The Backhoe: A Real Cyberthreat?

My argument simply is if this kind of awareness
can be made more broadly available you end up with
a more resilient infrastructure overall.

Sean, would you care to list the route, facility, ownership and customer
attributes of the data base that you'd make public, and briefly explain the
access controls you would impose on same?

If this is not what you originally intended, then please show me the way ... thanks.

Frank

On Fri Jan 20 9:19 , sgorman1@gmu.edu sent:

    As you mentioned before this is largely because the customer (SIAC) was savvy
enough to set the reuirements and had the money to do it. A lot of that saviness
came from lessons learned from 9/11 and fund transfer. Similar measures were
taken with DoD's GIG-BE, again because the customer was knowlegable and had the
financial clout to enforce the requirements and demand the information. An
anonymous data pool is just one suggestion of a market based mechanism to do it.

    Subject:

What data went into the system would depend on what questions you were looking to answer. I spend most of my time looking at the geographic diversity of fiber routes, so I'll use that as a very simple example.

To answer that particular set of questions you would need the fiber routes for each provider, and they would need to be georeferenced. Other useful data would be the buildings lit by those fiber routes and lease costs. Users would then enter the buildings they want connectivity for. The system would find all the providers that could service that combination of buildings then calculate what the diversity of each provider is for that set of buildings, or what the diversity was if the user wanted to use more than one provider. Each provider would be given a score for that particular connectivity combination and a price, or the scores for each combination of providers. The user would then have a market indicator for diversity. You could have a vairety of metrics - the total distance between network paths, average distance, the variance, the number of times paths come with 100 feet of each other, the number of routes that are colocated etc.
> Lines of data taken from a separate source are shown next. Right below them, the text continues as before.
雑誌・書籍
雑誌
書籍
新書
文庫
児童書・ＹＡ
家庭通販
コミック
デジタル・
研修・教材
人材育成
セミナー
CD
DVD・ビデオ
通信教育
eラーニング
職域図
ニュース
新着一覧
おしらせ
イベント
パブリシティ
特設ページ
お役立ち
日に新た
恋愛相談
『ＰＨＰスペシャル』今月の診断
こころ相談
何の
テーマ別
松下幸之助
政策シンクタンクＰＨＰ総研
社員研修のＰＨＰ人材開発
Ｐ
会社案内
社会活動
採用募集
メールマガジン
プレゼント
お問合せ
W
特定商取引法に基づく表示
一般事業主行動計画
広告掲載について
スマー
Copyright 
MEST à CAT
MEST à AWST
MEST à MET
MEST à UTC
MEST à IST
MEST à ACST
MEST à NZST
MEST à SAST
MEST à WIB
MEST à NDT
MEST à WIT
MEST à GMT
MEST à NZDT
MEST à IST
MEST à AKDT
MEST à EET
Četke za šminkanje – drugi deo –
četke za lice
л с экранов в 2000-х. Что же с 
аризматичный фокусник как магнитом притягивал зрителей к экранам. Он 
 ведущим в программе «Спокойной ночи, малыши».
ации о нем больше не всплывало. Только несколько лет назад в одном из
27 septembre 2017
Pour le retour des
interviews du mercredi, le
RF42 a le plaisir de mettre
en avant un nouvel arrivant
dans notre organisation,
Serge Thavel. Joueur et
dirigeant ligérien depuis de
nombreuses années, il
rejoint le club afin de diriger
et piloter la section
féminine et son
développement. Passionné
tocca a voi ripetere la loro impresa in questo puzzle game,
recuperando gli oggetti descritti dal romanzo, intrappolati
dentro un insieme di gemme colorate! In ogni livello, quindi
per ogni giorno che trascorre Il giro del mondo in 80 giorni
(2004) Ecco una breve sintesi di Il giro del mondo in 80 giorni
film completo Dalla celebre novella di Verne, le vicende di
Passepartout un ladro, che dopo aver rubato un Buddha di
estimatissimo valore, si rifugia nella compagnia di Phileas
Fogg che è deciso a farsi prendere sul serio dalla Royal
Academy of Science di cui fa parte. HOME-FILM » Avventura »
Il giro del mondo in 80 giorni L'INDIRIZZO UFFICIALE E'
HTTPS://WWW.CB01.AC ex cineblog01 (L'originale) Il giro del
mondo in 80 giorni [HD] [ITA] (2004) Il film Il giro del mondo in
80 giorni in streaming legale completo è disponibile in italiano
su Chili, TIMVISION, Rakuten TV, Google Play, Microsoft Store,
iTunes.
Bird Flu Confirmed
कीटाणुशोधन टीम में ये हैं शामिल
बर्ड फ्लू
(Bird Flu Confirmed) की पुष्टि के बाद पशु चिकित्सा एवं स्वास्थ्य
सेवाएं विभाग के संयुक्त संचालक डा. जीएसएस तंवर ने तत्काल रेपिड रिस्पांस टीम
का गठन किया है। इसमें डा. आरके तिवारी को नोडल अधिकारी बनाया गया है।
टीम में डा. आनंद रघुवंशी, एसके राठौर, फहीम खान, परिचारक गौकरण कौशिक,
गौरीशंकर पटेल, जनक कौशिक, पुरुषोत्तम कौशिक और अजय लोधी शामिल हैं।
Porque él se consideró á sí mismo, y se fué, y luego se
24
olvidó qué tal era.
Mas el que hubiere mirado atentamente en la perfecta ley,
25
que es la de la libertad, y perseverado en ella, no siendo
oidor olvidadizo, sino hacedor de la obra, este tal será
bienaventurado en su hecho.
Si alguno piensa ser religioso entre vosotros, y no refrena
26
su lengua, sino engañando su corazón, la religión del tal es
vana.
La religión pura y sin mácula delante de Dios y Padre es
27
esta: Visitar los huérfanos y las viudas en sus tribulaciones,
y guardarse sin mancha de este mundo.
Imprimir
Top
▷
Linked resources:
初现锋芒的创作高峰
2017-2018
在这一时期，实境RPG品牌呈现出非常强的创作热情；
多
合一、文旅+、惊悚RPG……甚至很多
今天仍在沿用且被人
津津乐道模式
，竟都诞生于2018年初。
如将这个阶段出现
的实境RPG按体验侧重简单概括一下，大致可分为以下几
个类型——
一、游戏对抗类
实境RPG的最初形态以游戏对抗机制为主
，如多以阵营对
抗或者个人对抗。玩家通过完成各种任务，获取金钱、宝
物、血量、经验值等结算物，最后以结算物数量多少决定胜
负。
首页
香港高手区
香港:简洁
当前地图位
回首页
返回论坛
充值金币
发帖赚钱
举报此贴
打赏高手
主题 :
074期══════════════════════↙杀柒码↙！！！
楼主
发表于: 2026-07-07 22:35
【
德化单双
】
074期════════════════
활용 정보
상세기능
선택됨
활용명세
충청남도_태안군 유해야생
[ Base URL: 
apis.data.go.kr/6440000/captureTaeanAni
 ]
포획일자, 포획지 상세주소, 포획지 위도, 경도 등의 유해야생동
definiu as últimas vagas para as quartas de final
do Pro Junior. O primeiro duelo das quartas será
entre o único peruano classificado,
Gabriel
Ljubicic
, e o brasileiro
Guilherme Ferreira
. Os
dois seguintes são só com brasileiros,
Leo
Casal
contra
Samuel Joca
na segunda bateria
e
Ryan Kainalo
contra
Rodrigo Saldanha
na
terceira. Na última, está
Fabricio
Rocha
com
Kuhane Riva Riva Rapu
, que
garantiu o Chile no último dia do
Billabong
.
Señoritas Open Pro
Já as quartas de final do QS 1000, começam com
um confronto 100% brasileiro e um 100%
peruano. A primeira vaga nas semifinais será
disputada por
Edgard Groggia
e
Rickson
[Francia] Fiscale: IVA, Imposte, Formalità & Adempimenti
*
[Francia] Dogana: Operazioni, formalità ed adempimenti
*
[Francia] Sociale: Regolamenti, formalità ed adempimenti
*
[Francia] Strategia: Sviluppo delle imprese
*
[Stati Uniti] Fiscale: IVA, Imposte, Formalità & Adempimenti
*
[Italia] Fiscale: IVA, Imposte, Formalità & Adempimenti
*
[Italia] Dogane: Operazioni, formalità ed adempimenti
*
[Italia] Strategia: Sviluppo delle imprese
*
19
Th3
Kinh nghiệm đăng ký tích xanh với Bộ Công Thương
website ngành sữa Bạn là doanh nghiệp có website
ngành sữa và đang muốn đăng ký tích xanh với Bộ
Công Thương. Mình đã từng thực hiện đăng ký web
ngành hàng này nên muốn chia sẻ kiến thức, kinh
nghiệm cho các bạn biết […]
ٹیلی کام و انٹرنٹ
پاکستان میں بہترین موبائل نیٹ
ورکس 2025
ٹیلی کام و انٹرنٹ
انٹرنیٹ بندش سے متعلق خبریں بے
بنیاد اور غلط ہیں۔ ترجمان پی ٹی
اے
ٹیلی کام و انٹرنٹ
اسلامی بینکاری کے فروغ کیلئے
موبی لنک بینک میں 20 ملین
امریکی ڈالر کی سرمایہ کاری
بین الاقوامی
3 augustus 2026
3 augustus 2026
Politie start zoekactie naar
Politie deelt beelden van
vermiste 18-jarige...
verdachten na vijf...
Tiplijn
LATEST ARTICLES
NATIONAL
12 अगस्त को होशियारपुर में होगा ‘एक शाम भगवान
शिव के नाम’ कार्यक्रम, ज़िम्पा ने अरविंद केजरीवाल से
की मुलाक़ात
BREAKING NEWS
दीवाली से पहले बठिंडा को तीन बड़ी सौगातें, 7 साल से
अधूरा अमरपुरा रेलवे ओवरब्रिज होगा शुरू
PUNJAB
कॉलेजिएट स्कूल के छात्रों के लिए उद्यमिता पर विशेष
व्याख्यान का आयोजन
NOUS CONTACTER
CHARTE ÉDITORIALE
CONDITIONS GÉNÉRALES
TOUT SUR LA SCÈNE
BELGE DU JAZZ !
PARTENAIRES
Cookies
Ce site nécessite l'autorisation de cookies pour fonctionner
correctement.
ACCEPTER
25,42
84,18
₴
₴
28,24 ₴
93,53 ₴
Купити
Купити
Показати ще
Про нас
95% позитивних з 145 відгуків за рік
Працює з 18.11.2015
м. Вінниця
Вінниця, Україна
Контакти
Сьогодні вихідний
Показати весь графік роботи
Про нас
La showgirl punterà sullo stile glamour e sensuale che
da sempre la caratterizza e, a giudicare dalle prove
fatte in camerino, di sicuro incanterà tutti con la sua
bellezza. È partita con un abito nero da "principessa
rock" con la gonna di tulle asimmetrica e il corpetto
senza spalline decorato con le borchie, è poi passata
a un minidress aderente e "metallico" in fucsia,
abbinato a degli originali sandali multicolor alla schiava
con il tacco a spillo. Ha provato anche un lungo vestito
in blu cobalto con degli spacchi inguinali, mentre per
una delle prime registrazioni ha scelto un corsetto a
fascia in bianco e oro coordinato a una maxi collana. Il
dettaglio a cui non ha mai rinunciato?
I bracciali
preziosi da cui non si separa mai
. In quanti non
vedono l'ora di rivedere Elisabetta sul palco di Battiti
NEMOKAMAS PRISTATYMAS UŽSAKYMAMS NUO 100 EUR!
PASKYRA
The providers do not give up any proprietary data and the customers have a set of indicators to make a more informed choice. Not the ideal solution, but the game was to come up with something that would be palatable to the providers. Companies like Last Mile Connections already keep provider supplied databases of lit buildings and prices to run auctions. This would just be another indicator for customers that also value diversity and resiliency. Protecting the master database would be important, but there are lots of mechanisms to do that effectively. The metrics are the key, and that of course is my angle on the game.